* Reading text:
>>

When the doors of the Marvin Center closed for the night, Zak Johnson would stay to manage the building until the start of daylight.
Then he returned to a house strewn with stuffed hippos, autographed posters and souvenirs he collected from years of overseeing campus events and chauffeuring celebrities around Foggy Bottom.
Zacchaeus “Zak” Boyd Johnson, Jr., who spent nearly three decades at GW, died from stomach cancer on Valentine’s Day at GW Hospital. He was 65.
He was remembered by his friends and relatives this week as a pleasant, energetic man who loved his work and was always smiling and laughing.
“Everybody liked him. He was something,” his brother, Pierre Johnson, said after a celebration of his life Monday. “He was just an amazing guy to everybody.”
Zak Johnson’s cousin, the Rev. Walter Pettiford, led the service at the Jack Morton Auditorium, across the street from the Marvin Center, where Johnson led preparations for hundreds of events from Midnight Breakfast to student organization meetings. He requested in his will that his services be held at GW.
The first to serve as the Marvin Center’s night manager, Johnson retired in October 2006.

<<

* Collected material:
>>

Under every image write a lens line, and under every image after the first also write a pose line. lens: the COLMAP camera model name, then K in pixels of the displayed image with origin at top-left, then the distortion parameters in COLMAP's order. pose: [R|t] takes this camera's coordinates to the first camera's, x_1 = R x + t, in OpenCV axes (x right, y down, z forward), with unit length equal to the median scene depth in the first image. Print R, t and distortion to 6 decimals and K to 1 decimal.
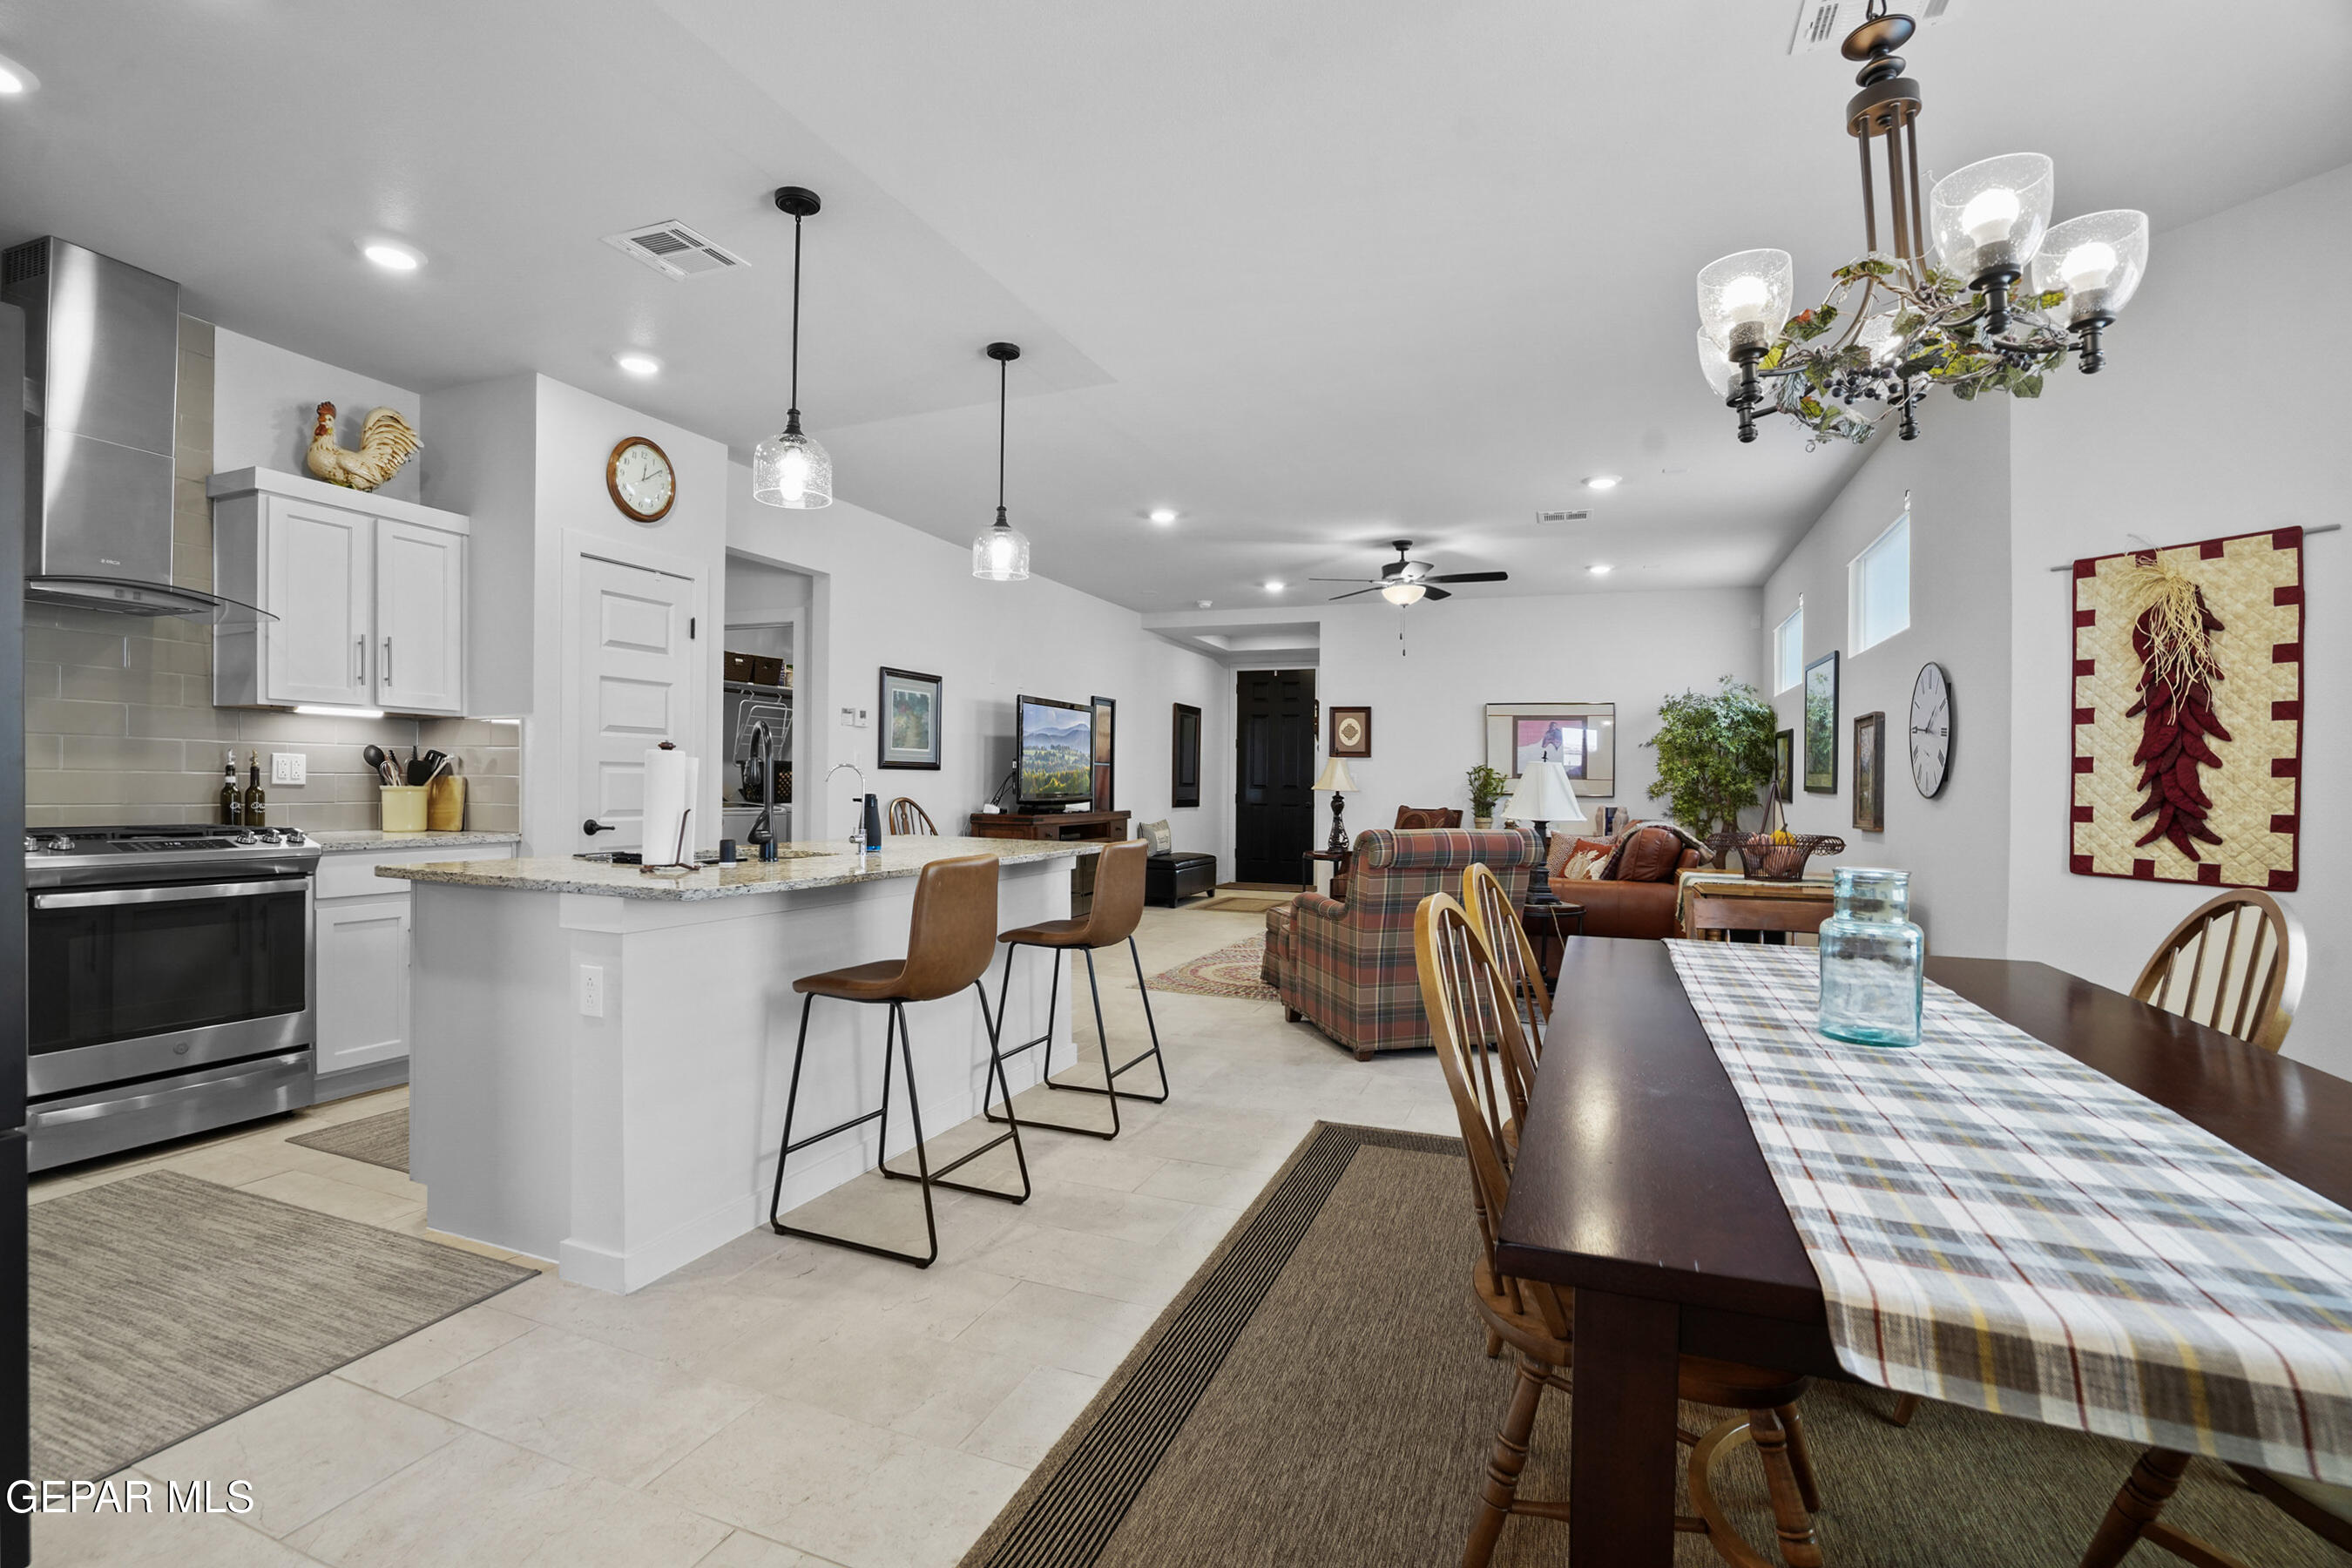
lens RADIAL K [[1087.7, 0, 1124.9], [0, 1087.7, 815.3], [0, 0, 1]] dist [-0.022090, 0.000624]
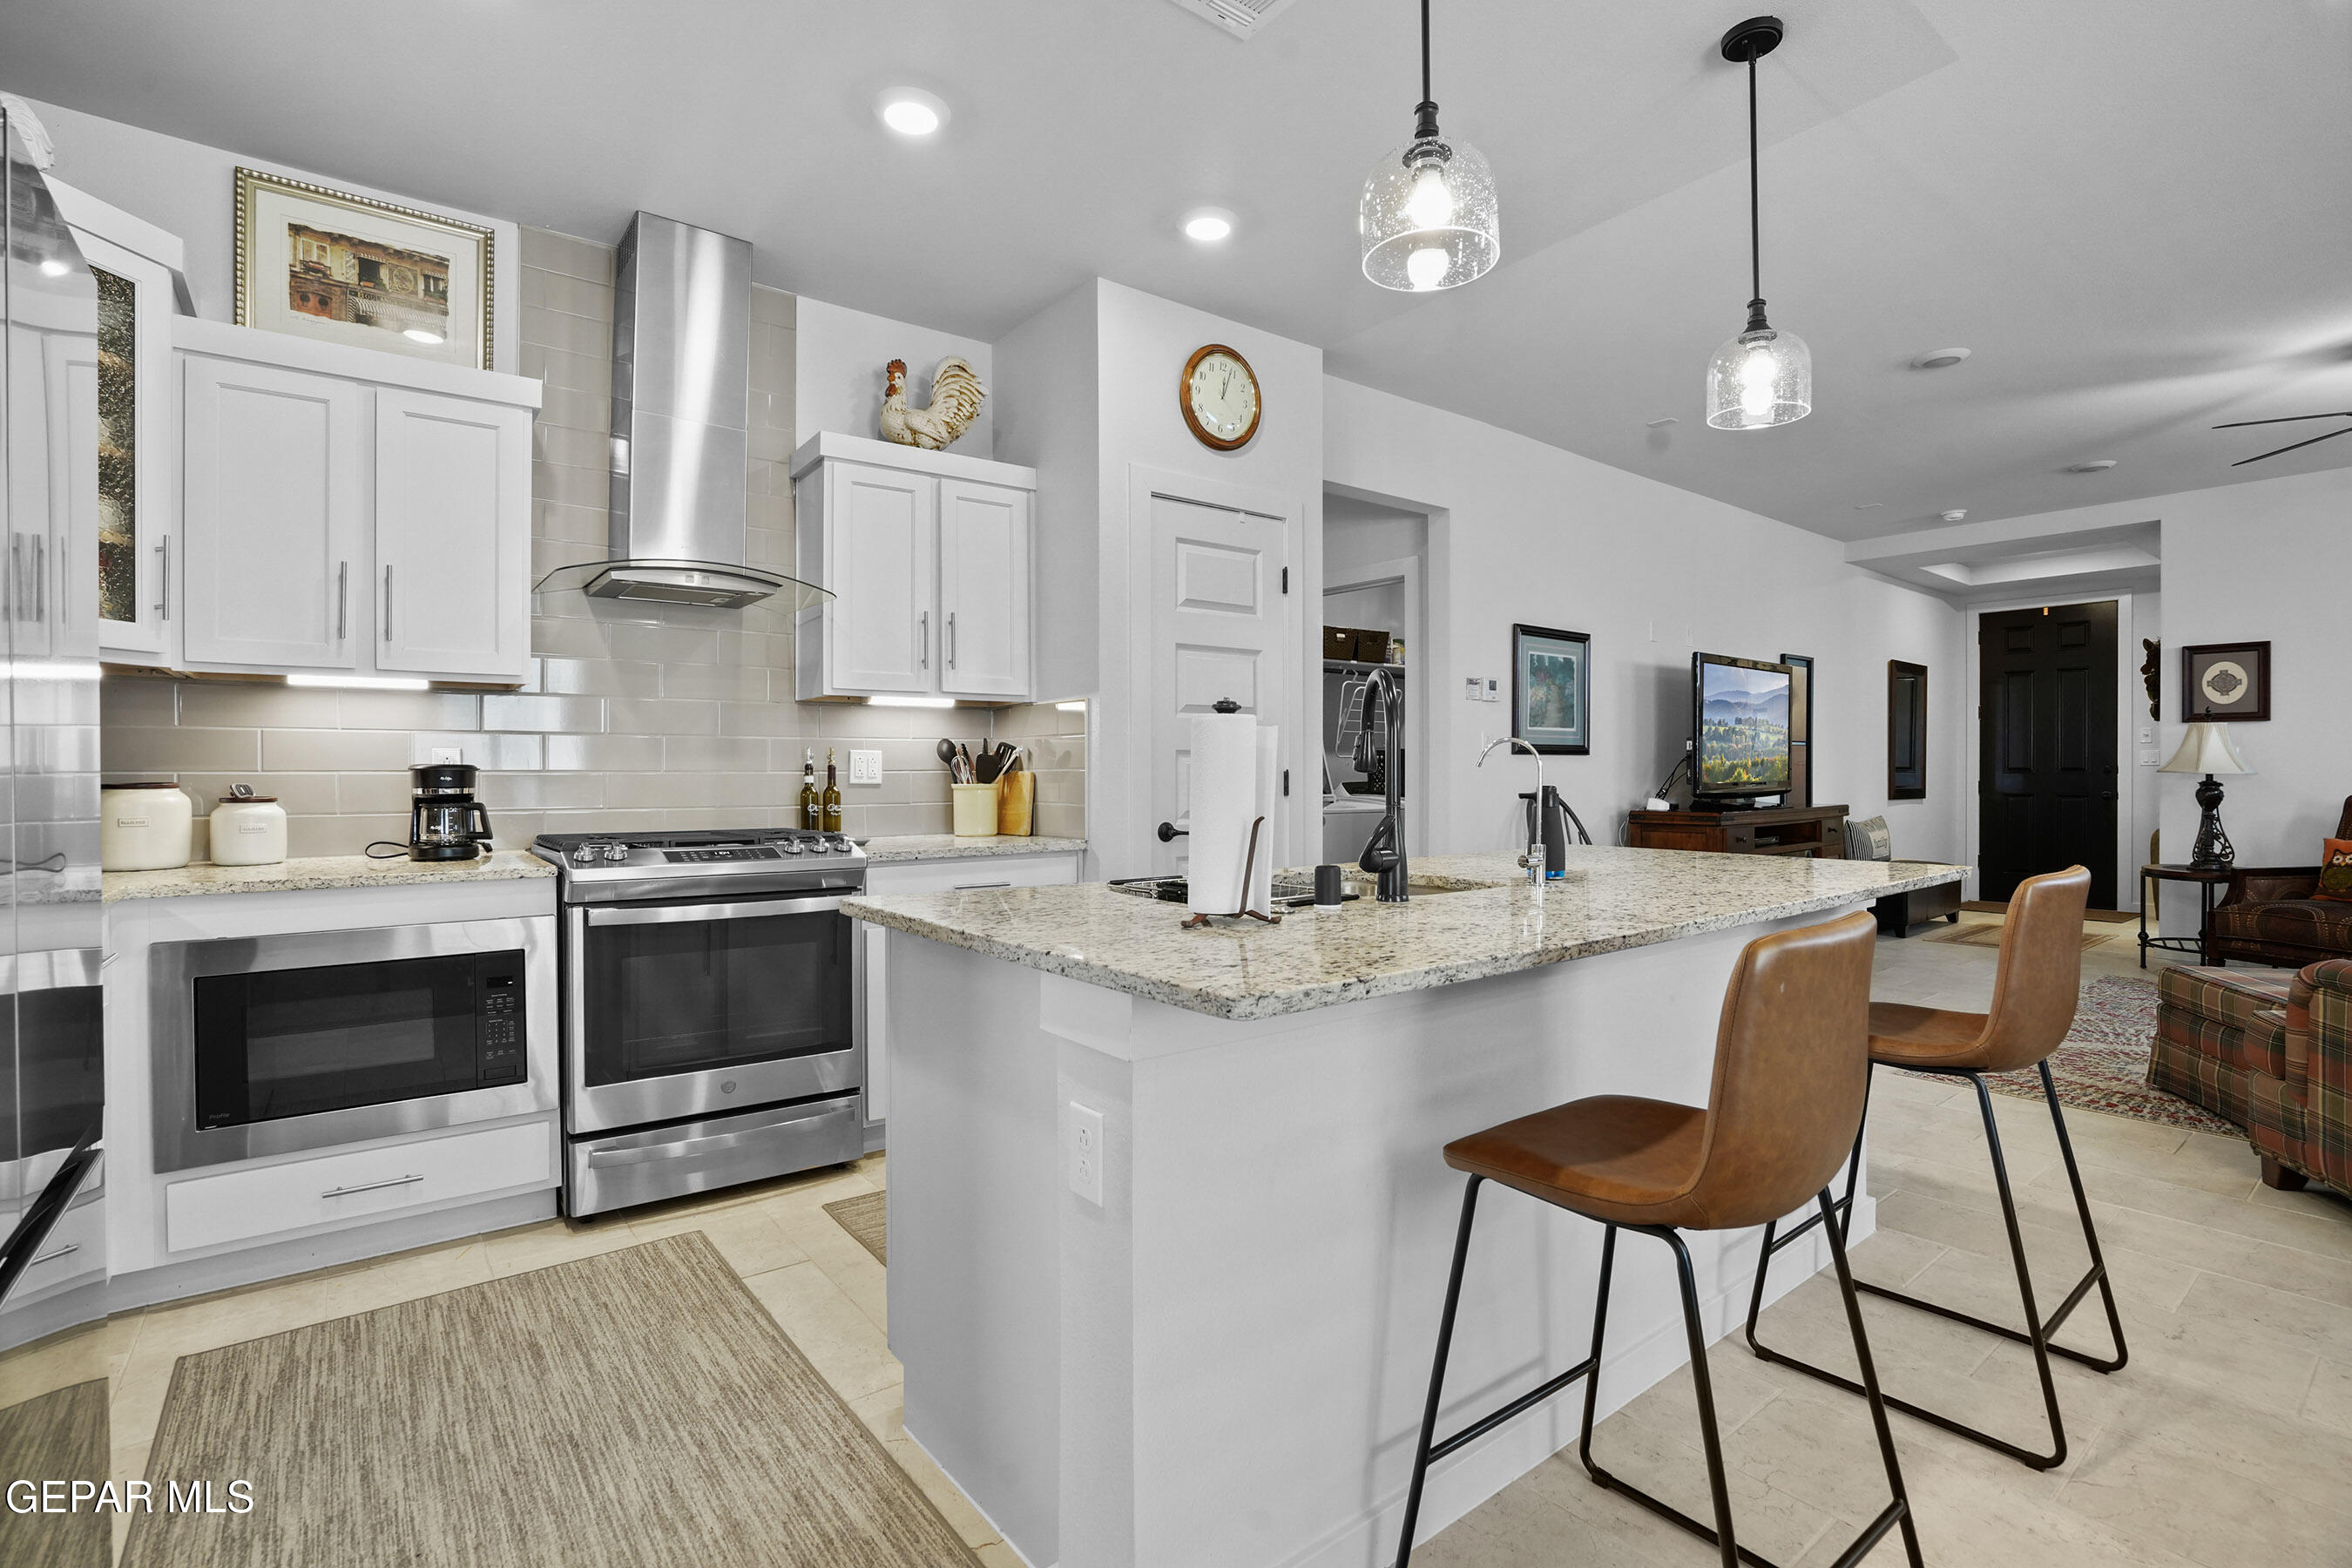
lens RADIAL K [[1156.0, 0, 1176.0], [0, 1156.0, 784.0], [0, 0, 1]] dist [-0.133889, 0.102224]
pose [[0.884941, -0.014001, -0.465493, -0.092781], [0.003338, 0.999713, -0.023724, -0.004786], [0.465691, 0.019440, 0.884734, 0.256862]]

<<

* Explore the material:
**a.** Translate this sentence from the obituary of Zak Johnson into Spanish: "The first to serve as the Marvin Center’s night manager, Johnson retired in October 2006."
**b.** Reproduce the passage of the obituary of Zak Johnson starting at "Zak Johnson’s cousin, the" and ending at "in October 2006.".

* Numbered answers:
**a.** Primero en ocupar el puesto de gerente nocturno del Marvin Center, Johnson se jubiló en octubre de 2006.

**b.**
Zak Johnson’s cousin, the Rev. Walter Pettiford, led the service at the Jack Morton Auditorium, across the street from the Marvin Center, where Johnson led preparations for hundreds of events from Midnight Breakfast to student organization meetings. He requested in his will that his services be held at GW.
The first to serve as the Marvin Center’s night manager, Johnson retired in October 2006.